For many expectant families, deciding whether or not to bank their newborn’s cord blood is an important part of preparing for the arrival of a new baby. Those that are on the fence about this decision should have all the facts put before them before making a choice.
What are stem cell bank treatments?
When a baby is delivered the mother’s body eventually releases the placenta, the organ that provides oxygen and nutrition to the baby while in utero. The blood contained in the placenta and attached umbilical cord contains valuable stem cells, which can be beneficial in a variety of medical treatments. The cord blood can be collected and stored after birth in a process that takes just a few minutes and is completely painless for the mom and her newborn.

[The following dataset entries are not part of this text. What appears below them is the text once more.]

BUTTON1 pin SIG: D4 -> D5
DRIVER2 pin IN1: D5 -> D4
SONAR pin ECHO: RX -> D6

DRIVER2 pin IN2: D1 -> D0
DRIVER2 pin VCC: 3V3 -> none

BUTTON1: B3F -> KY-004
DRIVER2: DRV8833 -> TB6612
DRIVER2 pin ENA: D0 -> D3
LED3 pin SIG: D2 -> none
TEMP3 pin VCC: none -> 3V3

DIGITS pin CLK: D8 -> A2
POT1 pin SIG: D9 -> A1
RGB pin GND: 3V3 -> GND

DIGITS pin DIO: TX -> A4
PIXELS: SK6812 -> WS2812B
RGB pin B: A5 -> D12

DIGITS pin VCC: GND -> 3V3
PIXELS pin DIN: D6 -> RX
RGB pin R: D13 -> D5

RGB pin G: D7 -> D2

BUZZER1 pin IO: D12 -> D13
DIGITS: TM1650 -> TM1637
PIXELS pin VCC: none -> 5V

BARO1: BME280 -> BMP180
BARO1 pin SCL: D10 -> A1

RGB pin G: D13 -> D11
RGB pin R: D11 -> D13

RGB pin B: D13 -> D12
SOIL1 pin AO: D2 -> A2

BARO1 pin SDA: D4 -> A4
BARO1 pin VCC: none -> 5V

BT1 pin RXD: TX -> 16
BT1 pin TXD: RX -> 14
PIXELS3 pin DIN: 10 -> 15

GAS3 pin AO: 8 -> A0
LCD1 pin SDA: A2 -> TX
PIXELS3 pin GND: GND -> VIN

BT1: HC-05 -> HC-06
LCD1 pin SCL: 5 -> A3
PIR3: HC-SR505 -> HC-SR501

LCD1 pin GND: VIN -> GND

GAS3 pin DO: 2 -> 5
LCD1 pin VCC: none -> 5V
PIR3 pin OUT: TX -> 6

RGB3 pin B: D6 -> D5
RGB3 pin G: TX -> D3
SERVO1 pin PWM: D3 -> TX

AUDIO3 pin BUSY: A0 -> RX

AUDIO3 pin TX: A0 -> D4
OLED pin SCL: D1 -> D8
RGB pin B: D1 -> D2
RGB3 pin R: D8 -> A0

What are stem cells used for?
Until just a few years ago, the placenta and umbilical cord were discarded as medical waste. However, in the 1970s, researchers discovered that umbilical cord blood contains the same kind of stem cells that are present in bone marrow. Since collecting umbilical cord blood is much less painful and invasive than extracting bone marrow, doctors began to recommend cord blood banking as a viable alternative. As a result, growing numbers of new parents are choosing to extract stem cell-rich blood from the umbilical cord and placenta with the intention of storing it for future use or donation.
Cord blood stem cells can be used to treat certain kinds of leukemia and lymphoma, severe sickle cell anemia, aplastic anemia and serious autoimmune disorders.
The research into the usefulness and long-term effectiveness of stored cord blood is ongoing, and doctors and scientists are making new discoveries all the time. For many physicians, the pros of banking a baby’s cord blood far outweigh the cons, and many researchers consider cord blood banking to be an acceptable alternative to bone marrow transplants.
Who can benefit from stem cell treatments?
The chances of a baby someday needing his or her own cord blood to treat an illness are low, however, banked cord blood can often provide life-saving treatment for siblings or other close family members who are suffering from chronic illness or disease. Another option for parents is to donate their baby’s cord blood to a genetically compatible recipient in need; similar to organ donation.
Planning for cord blood banking
The decision to bank cord blood is an important one and deserves thorough consideration. The process of collecting cord blood is not routine in hospitals or birthing centers, so parents need to plan well ahead of time in order to ensure that their care providers are aware of their wishes on delivery day.
There are several different options available for storing cord blood. Most depend on the length of storage time and type of facility; costs can vary widely. There are often annual maintenance fees, collection fees, courier fees and processing fees, as well.
Making the decision
Clearly, cord blood banking is not a decision to be taken lightly - and certainly is not one to be made at the last minute. Each family must decide if cord blood banking is right for them by carefully weighing the pros and cons.